It's been three weeks since my steady gig at Lost Spirits Distillery ended. I am grateful that we had a month to say goodbye to our showbiz home, and I took the opportunity to bring my camera in and shoot the part that most people didn't get to see, the backstage area that I spent so much of my life in over the past three years.
I got to share a cute little dressing room right beside the Plaza stage with Ginger Watson and Cervena Fox. Ginger and I shared a rack to hang all our costumes, the first gig I've had in 20 years of burlesque where I got to keep my costumes at work. It was so nice just coming in with a purse everyday after all the schlepping of big bags to every gig over the years. Aaron and James made us cute shelves, and André painted the room with some cans of green paint I had left over from doing my photo studio one year. Ginger brought in the little leopard print rug, which really tied the room together. My faux pheasant headdress survived so much longer (it's over 10 years old now, same synthetic feathers) not having to be dismantled for travel every day.

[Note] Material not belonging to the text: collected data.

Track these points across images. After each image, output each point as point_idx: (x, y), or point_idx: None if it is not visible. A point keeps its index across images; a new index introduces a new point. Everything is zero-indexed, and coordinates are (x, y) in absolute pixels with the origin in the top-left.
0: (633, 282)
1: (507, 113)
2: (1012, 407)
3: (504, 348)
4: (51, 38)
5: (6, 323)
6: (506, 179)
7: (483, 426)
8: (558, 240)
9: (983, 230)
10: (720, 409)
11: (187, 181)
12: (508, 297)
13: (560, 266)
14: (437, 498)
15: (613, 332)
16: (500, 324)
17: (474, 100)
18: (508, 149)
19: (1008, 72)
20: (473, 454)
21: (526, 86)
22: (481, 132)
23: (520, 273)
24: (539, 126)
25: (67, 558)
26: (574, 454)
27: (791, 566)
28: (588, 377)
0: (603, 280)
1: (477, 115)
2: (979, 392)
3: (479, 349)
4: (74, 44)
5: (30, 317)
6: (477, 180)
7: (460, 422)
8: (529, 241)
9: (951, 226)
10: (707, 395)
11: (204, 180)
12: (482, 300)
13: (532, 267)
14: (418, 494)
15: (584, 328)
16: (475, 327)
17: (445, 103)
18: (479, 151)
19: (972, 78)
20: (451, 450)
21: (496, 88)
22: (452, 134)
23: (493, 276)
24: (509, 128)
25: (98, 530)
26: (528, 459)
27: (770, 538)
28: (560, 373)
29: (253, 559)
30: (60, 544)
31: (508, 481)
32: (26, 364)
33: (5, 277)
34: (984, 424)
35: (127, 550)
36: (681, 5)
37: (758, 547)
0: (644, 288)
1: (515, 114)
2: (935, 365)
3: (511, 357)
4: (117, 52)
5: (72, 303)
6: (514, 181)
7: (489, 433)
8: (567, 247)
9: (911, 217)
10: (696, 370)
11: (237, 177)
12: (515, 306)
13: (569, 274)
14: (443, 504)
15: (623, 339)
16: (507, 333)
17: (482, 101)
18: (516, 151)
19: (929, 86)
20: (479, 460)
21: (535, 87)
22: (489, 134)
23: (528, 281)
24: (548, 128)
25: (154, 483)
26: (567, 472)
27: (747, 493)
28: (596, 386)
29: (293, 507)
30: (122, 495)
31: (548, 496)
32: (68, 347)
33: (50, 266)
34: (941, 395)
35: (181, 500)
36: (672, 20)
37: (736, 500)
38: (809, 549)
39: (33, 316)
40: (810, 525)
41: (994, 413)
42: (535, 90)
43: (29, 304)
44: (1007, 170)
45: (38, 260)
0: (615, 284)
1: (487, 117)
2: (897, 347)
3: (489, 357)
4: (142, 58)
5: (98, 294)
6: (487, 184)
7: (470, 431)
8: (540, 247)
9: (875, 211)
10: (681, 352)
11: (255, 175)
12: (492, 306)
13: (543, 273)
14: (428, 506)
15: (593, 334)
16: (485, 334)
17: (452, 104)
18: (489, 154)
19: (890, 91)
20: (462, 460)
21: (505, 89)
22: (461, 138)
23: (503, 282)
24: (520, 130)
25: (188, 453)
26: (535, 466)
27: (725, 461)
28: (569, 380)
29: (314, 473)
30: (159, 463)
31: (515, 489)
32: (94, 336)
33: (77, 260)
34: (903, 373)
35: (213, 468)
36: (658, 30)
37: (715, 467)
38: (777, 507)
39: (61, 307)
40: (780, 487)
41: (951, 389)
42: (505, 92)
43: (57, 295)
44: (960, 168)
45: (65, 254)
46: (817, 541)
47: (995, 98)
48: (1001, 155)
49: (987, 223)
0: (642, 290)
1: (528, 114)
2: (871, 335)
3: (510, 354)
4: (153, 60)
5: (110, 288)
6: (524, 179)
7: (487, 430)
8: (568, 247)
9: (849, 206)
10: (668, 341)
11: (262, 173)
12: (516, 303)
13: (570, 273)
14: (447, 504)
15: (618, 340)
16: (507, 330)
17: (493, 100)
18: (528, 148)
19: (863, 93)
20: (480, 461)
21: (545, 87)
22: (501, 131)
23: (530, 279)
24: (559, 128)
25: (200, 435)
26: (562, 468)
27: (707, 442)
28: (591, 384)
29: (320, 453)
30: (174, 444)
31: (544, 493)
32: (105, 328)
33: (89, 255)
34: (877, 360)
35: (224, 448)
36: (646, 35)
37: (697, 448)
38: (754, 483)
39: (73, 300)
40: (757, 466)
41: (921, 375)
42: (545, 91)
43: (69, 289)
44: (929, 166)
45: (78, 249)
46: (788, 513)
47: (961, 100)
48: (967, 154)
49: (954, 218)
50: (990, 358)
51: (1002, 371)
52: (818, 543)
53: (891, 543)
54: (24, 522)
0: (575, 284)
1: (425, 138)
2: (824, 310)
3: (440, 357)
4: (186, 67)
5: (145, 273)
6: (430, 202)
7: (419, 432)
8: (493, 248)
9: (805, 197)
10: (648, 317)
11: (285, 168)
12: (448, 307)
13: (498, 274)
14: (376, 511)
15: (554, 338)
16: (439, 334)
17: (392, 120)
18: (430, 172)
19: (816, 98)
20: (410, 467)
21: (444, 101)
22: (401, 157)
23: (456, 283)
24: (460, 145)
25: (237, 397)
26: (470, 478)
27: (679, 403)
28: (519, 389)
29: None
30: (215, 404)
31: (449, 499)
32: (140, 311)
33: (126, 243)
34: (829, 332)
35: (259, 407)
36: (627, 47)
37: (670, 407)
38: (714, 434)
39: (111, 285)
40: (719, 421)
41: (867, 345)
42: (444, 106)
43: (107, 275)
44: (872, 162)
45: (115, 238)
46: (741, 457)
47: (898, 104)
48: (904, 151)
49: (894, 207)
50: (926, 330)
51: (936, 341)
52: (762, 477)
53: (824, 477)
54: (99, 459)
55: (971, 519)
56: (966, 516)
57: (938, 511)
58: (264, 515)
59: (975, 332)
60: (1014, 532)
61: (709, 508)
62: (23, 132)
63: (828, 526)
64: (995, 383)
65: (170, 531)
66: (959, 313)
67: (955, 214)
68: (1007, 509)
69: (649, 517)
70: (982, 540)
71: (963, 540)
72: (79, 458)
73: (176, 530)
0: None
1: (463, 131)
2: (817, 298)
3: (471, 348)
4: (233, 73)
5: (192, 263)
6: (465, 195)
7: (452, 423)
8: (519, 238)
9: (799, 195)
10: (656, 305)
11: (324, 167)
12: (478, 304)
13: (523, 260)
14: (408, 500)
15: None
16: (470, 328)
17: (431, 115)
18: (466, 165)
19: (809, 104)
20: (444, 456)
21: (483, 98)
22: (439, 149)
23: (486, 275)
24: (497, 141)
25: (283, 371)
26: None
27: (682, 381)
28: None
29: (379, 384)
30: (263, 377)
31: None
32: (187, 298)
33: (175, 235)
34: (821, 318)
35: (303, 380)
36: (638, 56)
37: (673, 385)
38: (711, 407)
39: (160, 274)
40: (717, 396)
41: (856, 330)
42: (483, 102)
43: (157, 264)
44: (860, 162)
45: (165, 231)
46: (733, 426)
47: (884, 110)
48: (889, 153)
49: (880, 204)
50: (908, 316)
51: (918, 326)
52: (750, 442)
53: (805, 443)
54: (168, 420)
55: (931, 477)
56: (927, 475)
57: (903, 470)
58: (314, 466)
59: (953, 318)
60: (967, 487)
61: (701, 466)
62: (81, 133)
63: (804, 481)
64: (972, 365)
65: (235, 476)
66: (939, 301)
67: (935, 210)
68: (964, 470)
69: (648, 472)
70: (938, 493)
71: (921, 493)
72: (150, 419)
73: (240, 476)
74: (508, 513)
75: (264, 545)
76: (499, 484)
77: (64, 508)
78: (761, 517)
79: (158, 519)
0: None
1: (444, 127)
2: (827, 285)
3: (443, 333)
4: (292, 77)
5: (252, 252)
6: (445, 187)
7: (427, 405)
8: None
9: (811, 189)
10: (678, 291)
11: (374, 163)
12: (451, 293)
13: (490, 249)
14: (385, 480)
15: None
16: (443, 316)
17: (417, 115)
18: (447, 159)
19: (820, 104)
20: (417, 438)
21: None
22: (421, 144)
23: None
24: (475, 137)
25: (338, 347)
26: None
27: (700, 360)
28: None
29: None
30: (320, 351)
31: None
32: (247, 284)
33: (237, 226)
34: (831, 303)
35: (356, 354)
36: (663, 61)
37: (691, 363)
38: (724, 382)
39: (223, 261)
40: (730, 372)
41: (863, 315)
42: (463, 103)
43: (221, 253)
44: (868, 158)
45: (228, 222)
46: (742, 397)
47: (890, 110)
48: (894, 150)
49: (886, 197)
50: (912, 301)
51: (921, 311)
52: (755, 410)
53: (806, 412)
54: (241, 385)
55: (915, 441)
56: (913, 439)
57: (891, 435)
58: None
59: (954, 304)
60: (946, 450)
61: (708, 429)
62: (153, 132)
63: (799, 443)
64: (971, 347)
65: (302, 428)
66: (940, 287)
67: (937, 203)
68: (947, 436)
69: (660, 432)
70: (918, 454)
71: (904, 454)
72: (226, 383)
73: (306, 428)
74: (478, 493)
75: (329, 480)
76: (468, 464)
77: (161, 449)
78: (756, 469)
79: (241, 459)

We decorated the walls with show mementos, and I brought in vintage frames to put up our 8x10s. We'd often have cast and crew pop in. Sometimes we'd adorn André in showgirl finery, help fix up hair, and one time I used our emergency sewing kit to stitch an audience member back into her dress when the zipper broke. Never trust an invisible zipper!
When we first moved into the Viper Pit, as our dressing room was called in honour of Ginger's snake charmer act, we'd use this door that went straight out into the experience to get to Town Square before the other stages housed burlesque. So many tourists would rattle the doors every day trying to get in that we had to reinforce the latch with a big 2x4. Once the Plaza stage came in beside us, only Ginger would use it for her Banana act, so I decorated the door with postcards of vintage burlesque performers from BHOF, and whoever was backstage would become a peepshow for her act: very tame of course, because those modesty mandates came in swiftly. I loved sitting inside hearing the crowd go wild for our performers, just a thin bit of plywood between us.

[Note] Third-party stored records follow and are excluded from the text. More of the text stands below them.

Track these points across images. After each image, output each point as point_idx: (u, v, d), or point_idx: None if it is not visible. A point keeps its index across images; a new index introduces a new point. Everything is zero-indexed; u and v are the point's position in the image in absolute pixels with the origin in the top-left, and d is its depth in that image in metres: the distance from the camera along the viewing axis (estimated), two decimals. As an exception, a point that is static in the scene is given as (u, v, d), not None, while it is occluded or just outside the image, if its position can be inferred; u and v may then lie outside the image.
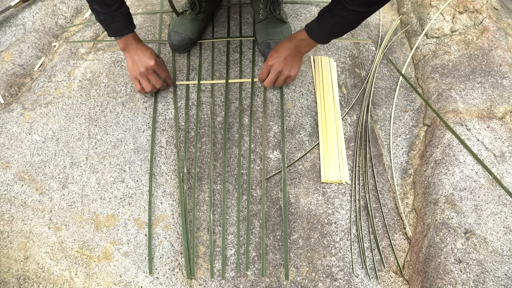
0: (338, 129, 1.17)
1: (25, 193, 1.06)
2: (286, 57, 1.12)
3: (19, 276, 0.96)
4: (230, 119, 1.19)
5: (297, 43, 1.10)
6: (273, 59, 1.13)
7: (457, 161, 1.07)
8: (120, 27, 1.07)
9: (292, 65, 1.14)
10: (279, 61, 1.13)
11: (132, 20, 1.09)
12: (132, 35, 1.10)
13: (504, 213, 0.98)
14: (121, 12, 1.04)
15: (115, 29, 1.07)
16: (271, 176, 1.11)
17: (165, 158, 1.12)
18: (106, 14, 1.03)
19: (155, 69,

I spent a lot of time over at the Atrium Stage. It was the first stage people stopped at as they came in, and originally it was just me doing my An Occasional Man song, with Alex in the cocktail cart next to me. That's actually how I worked the bit into the song where I take a sip of the cocktails he made. Eventually they made cocktails named after all the burlesque gals, and I'm happy to say mine sold out all the time because I was pretty good about selling it onstage. At some point they took our names off the bottles but I kept mine in the act, and miraculously that same bottle survived the rest of the show. I had many Occasional Men helping me in that act, some of them only occasionally men when I plopped my sailor hats on them to collect my fragile coconut bra (never broke once through the run of the show, though I always kept a couple spares in the dressing room just in case), and pass me my drink. In the final days of the show it was often Reggie and Dan in the hats, though André would often try to make it over to help collect my ting-a-lings when he wasn't busy running a thousand other parts of the show. I'll miss seeing what the boys named themselves that day, who had the most demerits, and the other little things in that backstage. I loved having my own mic setting on the board, and seeing the shed skin from one of Sabrina's lovely snakes. We all loved peeking out the little window of the door to see what was happening onstage, and I'll miss the backstage acts we did to other performers music. It was such a good team of people, all supporting each other.
I don't think I'll ever get to spend so much time in such a beautiful workplace again. There was so much attention to detail there, but also as anyone who saw it with the bright lights on knows, they knew how to do just enough to create the magic, and I really appreciated the DIY nature of Lost Spirits. Why paint a wall when good lighting does the work? I truly got lost in there every day for the first month of working there. Once the mood lighting came on and the ambient soundtrack played, I was truly transported to a rainy futuristic 1930s Chinatown, like being on a Blade Runner set with no gunfights, my slice of heaven. In the early days when we'd sometimes pull 8 hour shifts, I'd just sit in the Dorian Grey room, watching customers have the best day, help people find the next show, or sit with Sabrina and her beautiful snakes. The visual display filled my cup, and for that I'm truly grateful.
It was a joy to bring joy to so many people who came through our doors, and to bring real burlesque to a mainstream audience. Even when we couldn't go down to pasties anymore, and our G-strings had to be over opaque tights and fishnets, I think it still blew a few minds. Check that lady in the center pic above. She's loving it.
Some days were so busy they went by in a blur, and it's only now with time to sit and reflect that I can truly appreciate all I've experienced. I'm so glad I got to experience it, but I'm not sad it's over. I'm happy I got to be there for the whole run of the show, and I'm excited to take what I learned there and use it in perhaps some unexpected ways moving forward. You can see all the photos I took in the full gallery here. Now it's my turn to get lost for a bit.